Upon installation of a package with a daemon many packages kindly start the daemon as well. A few examples that come to my mind would be openssh-server, apache2, ejabberd, tor, munin and uucp (it adds cron jobs). However in most cases this is not what I want. For example ejabberd is useless in its default configuration, because it cannot peer with any other servers before configuring a domain to work on, so it really should not be started before being configured. Many daemons open a tcp port binding 0.0.0.0 and this is not always intended (binding a private network is often preferred). For most of the daemons I would like to read the documentation before having a some software running of which I do not know how it works. So how can I achieve this?
Marc Brockschmidt
Daemons are (in policy-conforming packages, which should be all by now) started at installation time by using the invoke-rc.d script in the maintainer scripts. invoke-rc.d itselfs tries to call /usr/bin/policy-rc.d, which is asked if the local policy allows a certain action for some init script.

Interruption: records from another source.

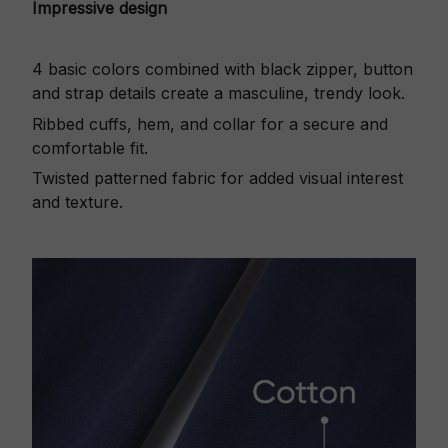
Impressive design
4 basic colors combined with black zipper, button
and strap details create a masculine, trendy look.
Ribbed cuffs, hem, and collar for a secure and
comfortable fit.
Twisted patterned fabric for added visual interest
and texture.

You can use this mechanism to define a whitelist of services which should be controlled by invoke-rc.d (i.e., everything that you have already installed and configured) and deny all actions for other, unknown, services. This would ensure that unconfigured daemons are not started at installation time. I’m not aware of an existing implementation of this, but it should be easy to implement in a few lines of shell script. You can find the documentation for policy-rc.d in /usr/share/doc/sysv-rc/README.policy-rc.d.gz on any Debian system.

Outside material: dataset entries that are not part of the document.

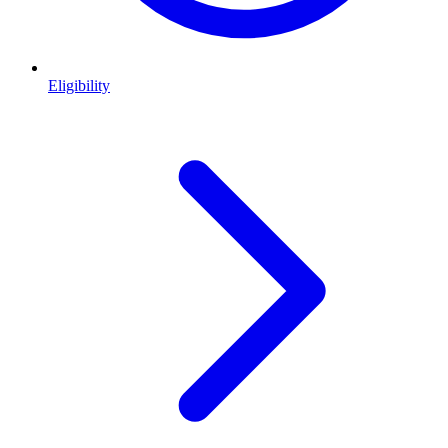
Eligibility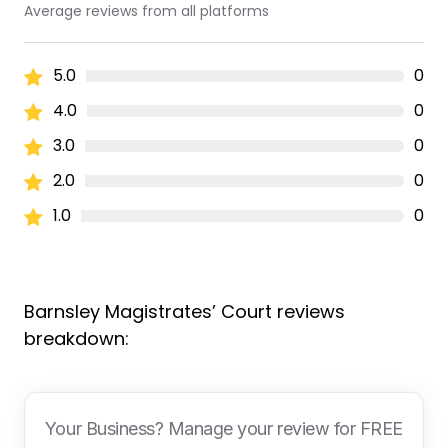
Average reviews from all platforms
5.0
0
4.0
0
3.0
0
2.0
0
1.0
0
Barnsley Magistrates’ Court reviews
breakdown:
Your Business? Manage your review for FREE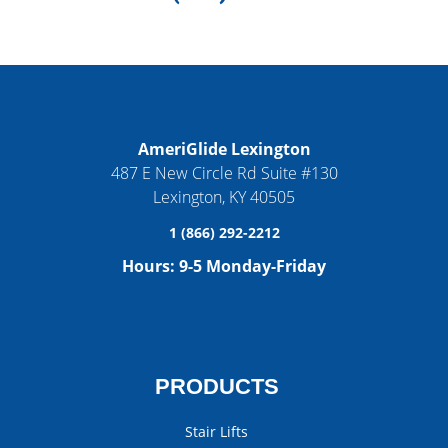
AmeriGlide Lexington
487 E New Circle Rd Suite #130
Lexington
,
KY
40505
1 (866) 292-2212
Hours:
9-5 Monday-Friday
PRODUCTS
Stair Lifts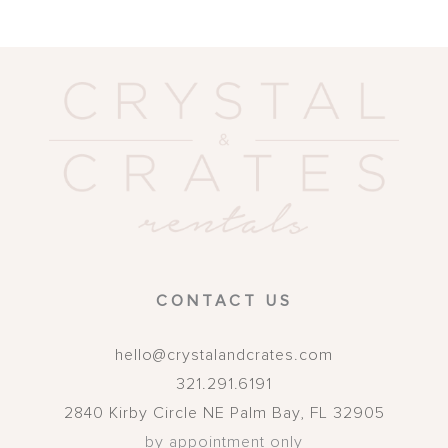
CONTACT US
hello@crystalandcrates.com
321.291.6191
2840 Kirby Circle NE
Palm Bay
,
FL
32905
by appointment only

As far as I understand it policy-rc.d is not used by the init scripts, so the policy-rc.d result is not used during boot or shutdown. This makes it a bit cumbersome to use, but indeed this looks promising. The policyrcd-script-zg2 package is also useful to avoid writing configuration to /usr/bin.
I’ve put together a working version of a policy-rc.d script. It is all shell and fairly flexible:
That’s a very good question. I’ve been in the same situation lots of times, when installing or upgrading a package with a related daemon makes it to start (or restart) automatically. It really doesn’t seem like a good (or desired) behavior, so I’m interested in learning how to prevent daemons from starting/restarting automatically during install or updates.
Please stop spamming the answer section with comments repeating the question.